It is known that every hat has a unique size, which is related to the weight of its owner -- that is, the heavier one wears larger hat.
案例:
10
12 19 13 11 15 18 17 14 16 20
67 90 180 98 87 105 76 88 150 124
答案:
3 4 8 6 10 2 1 5 9 7
题目给了n个帽子的大小,和n个人的体重,体重大的人带重帽子,按顺序询问每顶帽子被谁带
题解
本质上是排序模拟题,只要用结构体数组存id和数据之后按大小排序即可
代码
#include<bits/stdc++.h>
using namespace std;
const int N=1e5+10;
struct node{
int x,id;
}s[N],g[N];
bool cmp(node a,node b){
return a.x>b.x;
}
int ans[N];
int main(){
int n;
cin>>n;
int i;
for(i=1;i<=n;i++){
cin>>s[i].x;
s[i].id=n-i+1;
}
for(i=1;i<=n;i++){
cin>>g[i].x;
g[i].id=i;
}
sort(s+1,s+1+n,cmp);
sort(g+1,g+1+n,cmp);
for(i=1;i<=n;i++){
ans[s[i].id]=i;
}
for(i=1;i<=n;i++){
int x=ans[i];
if(i==1)
cout<<g[x].id;
else
cout<<" "<<g[x].id;
}
}
1003 Playground Exploration
题意
A playground is equipped with ball pits and tents connected by tunnels. Kids can crawl through the tunnels to meet their friends at a spot with a tent or a ball pit.

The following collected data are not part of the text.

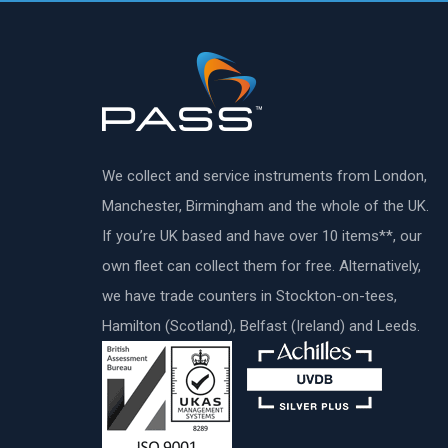
We collect and service instruments from London,
Manchester, Birmingham and the whole of the UK.
If you’re UK based and have over 10 items**, our
own fleet can collect them for free. Alternatively,
we have trade counters in Stockton-on-tees,
Hamilton (Scotland), Belfast (Ireland) and Leeds.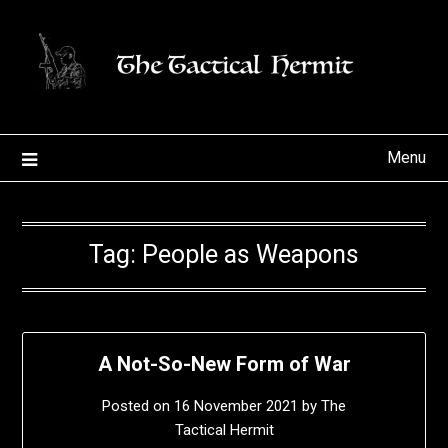
Skip
to
content
Menu
Tag:
People as Weapons
A Not-So-New Form of War
Posted on
16 November 2021
by
The
Tactical Hermit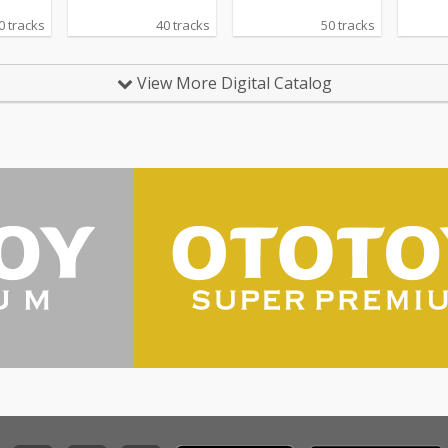
0 tracks
40 tracks
50 tracks
View More Digital Catalog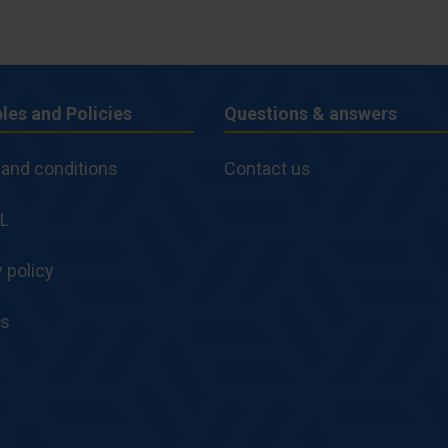
ples and Policies
Questions & answers
ples
Questions
and conditions
Contact us
&
es
L
answers
 policy
es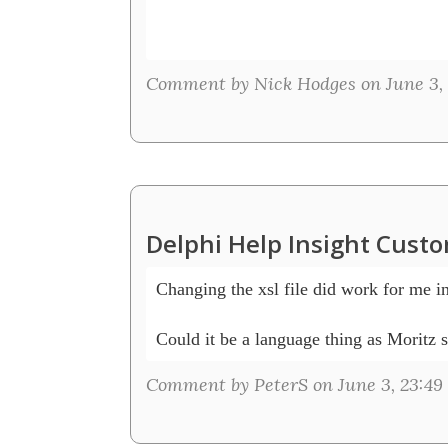
Comment by Nick Hodges on June 3, 
Delphi Help Insight Cust
Changing the xsl file did work for me i
Comment by PeterS on June 3, 23:49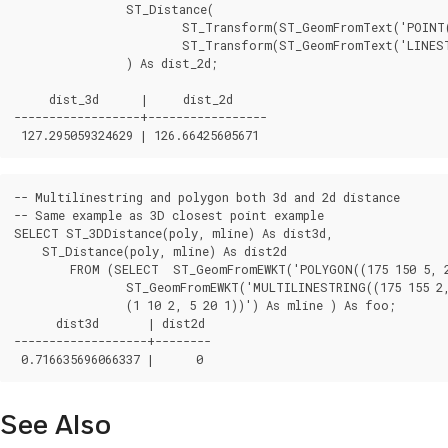
		ST_Distance(

			ST_Transform(ST_GeomFromText('POINT(-72.1235 42.3521)',4326),2163),

			ST_Transform(ST_GeomFromText('LINESTRING(-72.1260 42.45, -72.123 42.1546)', 4326),2163)

		) As dist_2d;

     dist_3d      |     dist_2d

------------------+-----------------

-- Multilinestring and polygon both 3d and 2d distance

-- Same example as 3D closest point example

SELECT ST_3DDistance(poly, mline) As dist3d,

    ST_Distance(poly, mline) As dist2d

        FROM (SELECT  ST_GeomFromEWKT('POLYGON((175 150 5, 20
                ST_GeomFromEWKT('MULTILINESTRING((175 155 2, 
                (1 10 2, 5 20 1))') As mline ) As foo;

      dist3d       | dist2d

-------------------+--------

See Also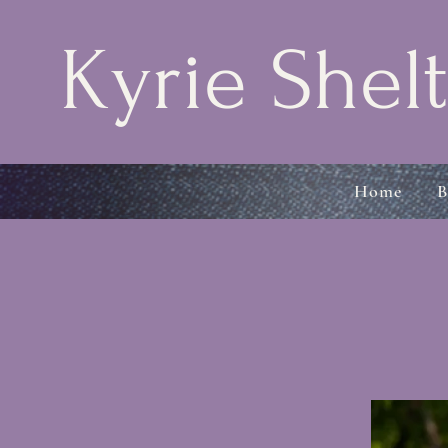
Kyrie Shelt
Home
B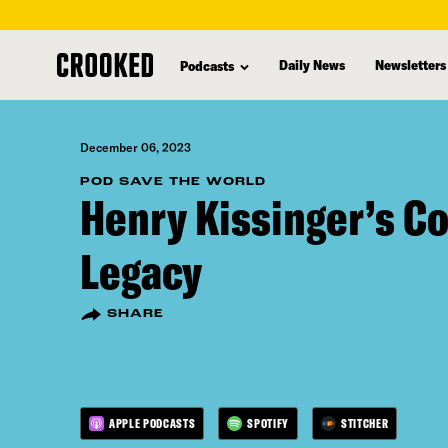
skip
to
Daily News
Newsletters
Podcasts
main
content
December 06, 2023
POD SAVE THE WORLD
Henry Kissinger’s C
Legacy
SHARE
APPLE PODCASTS
SPOTIFY
STITCHER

Now let's mark each meeting spot (a tent or a ball pit) by a number. Assume that once a kid starts to explore the playground from any meeting spot, he/she will always choose the next destination with the smallest number, and he/she would never want to visit the same spot twice. Your job is to help the kids to find the best starting spot so they can explore as many spots as they can.
案例:
8 10
1 2
3 4
5 8
1 4
6 1
3 7
2 4
5 3
2 8
2 5
答案:
6 7
某人可以从任何点出发,但是每次都要找最小且没走过的点走,问最长能走多少,并且询问起点
题解
一道模拟题,观察到数据很小,只要模拟从每个点开始走一遍即可。
#include<bits/stdc++.h>
using namespace std;
const int N=1e5+10;
int dis[N];
int st[110];
vector<int> g[N];
int main(){
int n,m;
cin>>n>>m;
int i;
memset(dis,0x3f,sizeof dis);
for(i=1;i<=m;i++){
int a,b;
cin>>a>>b;
g[a].push_back(b);
g[b].push_back(a);
}
int mx=0;
int pos=0;
for(i=1;i<=n;i++)
sort(g[i].begin(),g[i].end());
for(i=1;i<=n;i++){
int cnt=0;
int l=i;
memset(st,0,sizeof st);
cnt=1;
st[l]=1;
while(1){
int flag=0;
for(int j=0;j<g[l].size();j++){
int x=g[l][j];
if(!st[x]){
flag=1;
st[x]=1;
cnt++;
l=x;
break;
}
}
if(!flag){
break;
}
}
if(cnt>mx){
mx=cnt;
pos=i;
}
}
cout<<pos<<" "<<mx<<endl;
}
1004 Sorted Cartesian Tree
题意
A Sorted Cartesian tree is a tree of (key, priority) pairs. The tree is heap-ordered according to the priority values, and an inorder traversal gives the keys in sorted order. For example, given the pairs { (55, 8), (58, 15), (62, 3), (73, 4), (85, 1), (88, 5), (90, 12), (95, 10), (96, 18), (98, 6) }, the increasing min-heap Cartesian tree is shown by the figure.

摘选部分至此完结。